A avaliação não precisa ser excessivamente onerosa ou tecnocrática. Há metodologias acessíveis e factíveis:

  • Indicadores de resultado: número de leitos adicionais em hospitais, alunos beneficiados, quilômetros de saneamento implantados.
  • Comparação contrafactual: avaliar municípios semelhantes sem a emenda para verificar se houve diferença significativa.
  • Auditorias de impacto: realizadas por tribunais de contas, universidades ou centros de pesquisa independentes.
  • Transparência ativa com avaliação: portais que não apenas informem os valores, mas relatem resultados e indicadores sociais vinculados a cada emenda.

Vitória da democracia representativa

A democracia representativa ganha quando os parlamentares podem responder à pergunta central: “qual foi o impacto da minha emenda na vida das pessoas?”. E o gasto público melhora quando a alocação de recursos passa a ser orientada não apenas por negociações políticas, mas também pela evidência de impacto social.

O Brasil já avançou na criação de órgãos de controle, na institucionalização de leis fiscais e na expansão da transparência.
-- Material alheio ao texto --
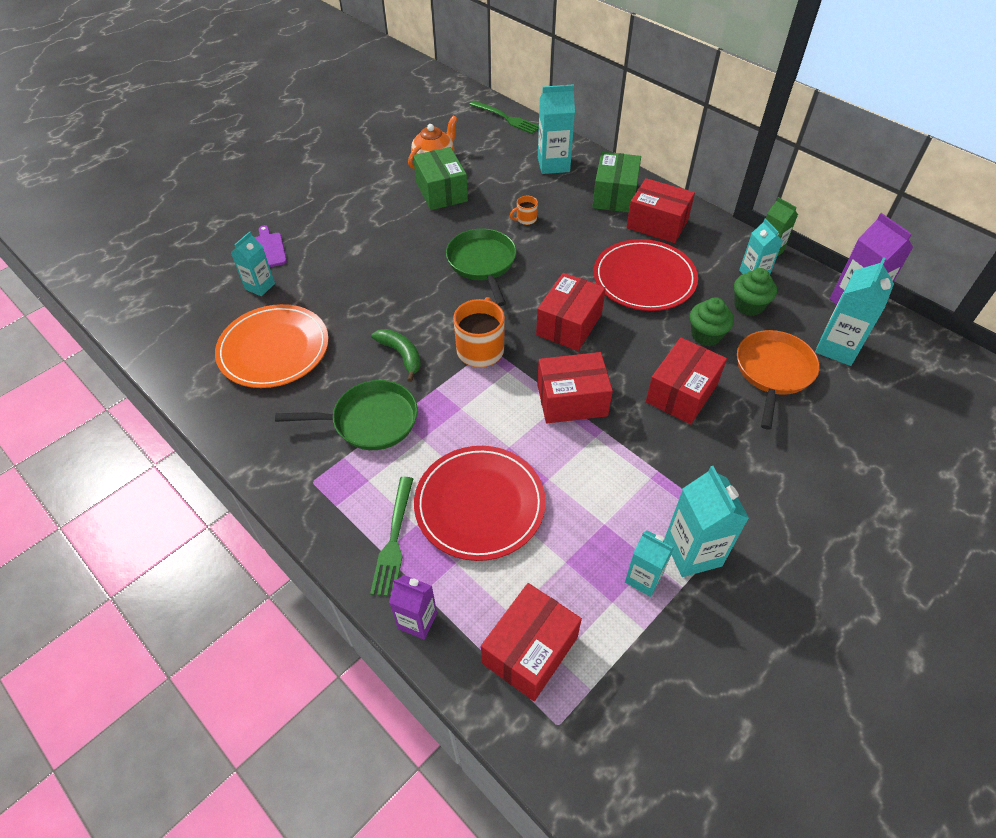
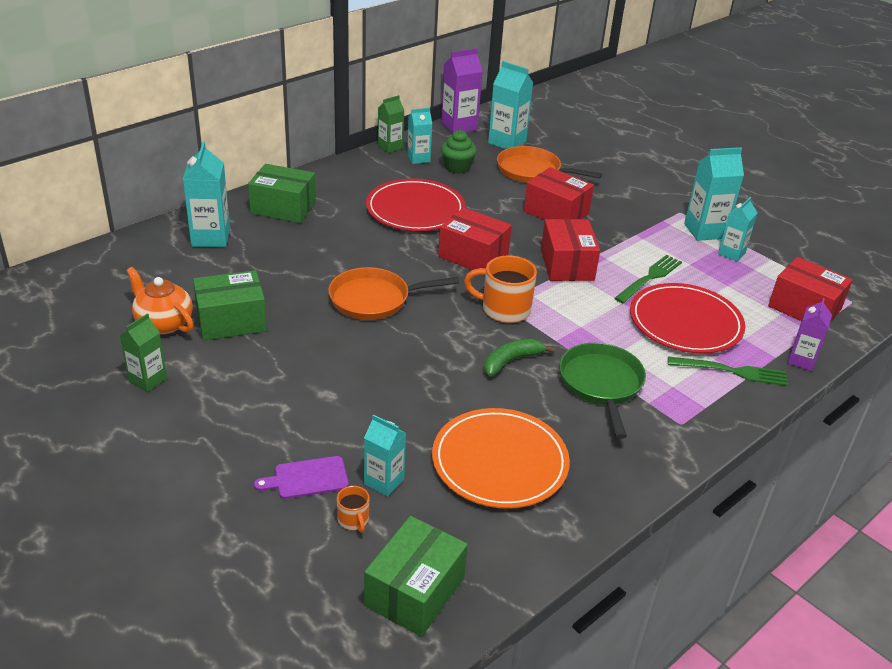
camera: 90 degrees left, 15 degrees down
green pan [446,229,516,306] -> orange pan [328,267,459,320]
green fork [469,100,539,134] -> green fork moved to [615,255,682,303]
orange mug [510,196,538,225] -> orange mug moved to [337,486,369,533]
red box [626,178,695,243] -> none
green cupcake [690,297,734,346] -> none
none -> green carton [120,313,167,392]
none -> green box [364,516,468,637]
O próximo passo é claro: trazer a avaliação de políticas públicas para o centro do debate público, incluindo as emendas parlamentares.
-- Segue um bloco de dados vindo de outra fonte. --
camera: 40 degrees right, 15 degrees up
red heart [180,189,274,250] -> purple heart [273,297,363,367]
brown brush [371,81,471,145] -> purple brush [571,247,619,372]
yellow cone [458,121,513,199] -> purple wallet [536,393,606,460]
As ADPFs que chegaram ao STF mostram que a judicialização do tema é inevitável diante das distorções mais graves. Mas decisões judiciais, por mais relevantes que sejam, não substituem a tarefa política e técnica de avaliar o impacto concreto das emendas. Só assim será possível superar uma visão meramente formalista e construir uma cultura democrática orientada por resultados, na qual cada real alocado pelo orçamento público seja testado à luz de sua contribuição efetiva para a sociedade [2].

[1]: STF, ADPF 850, rel. Min. Rosa Weber, julgamento em 19.12.2022, que declarou inconstitucional a execução de emendas do relator sem critérios objetivos e transparentes.

[2]: Ver também ADPFs 651 e 854, que reforçaram a necessidade de publicidade e controle das emendas parlamentares.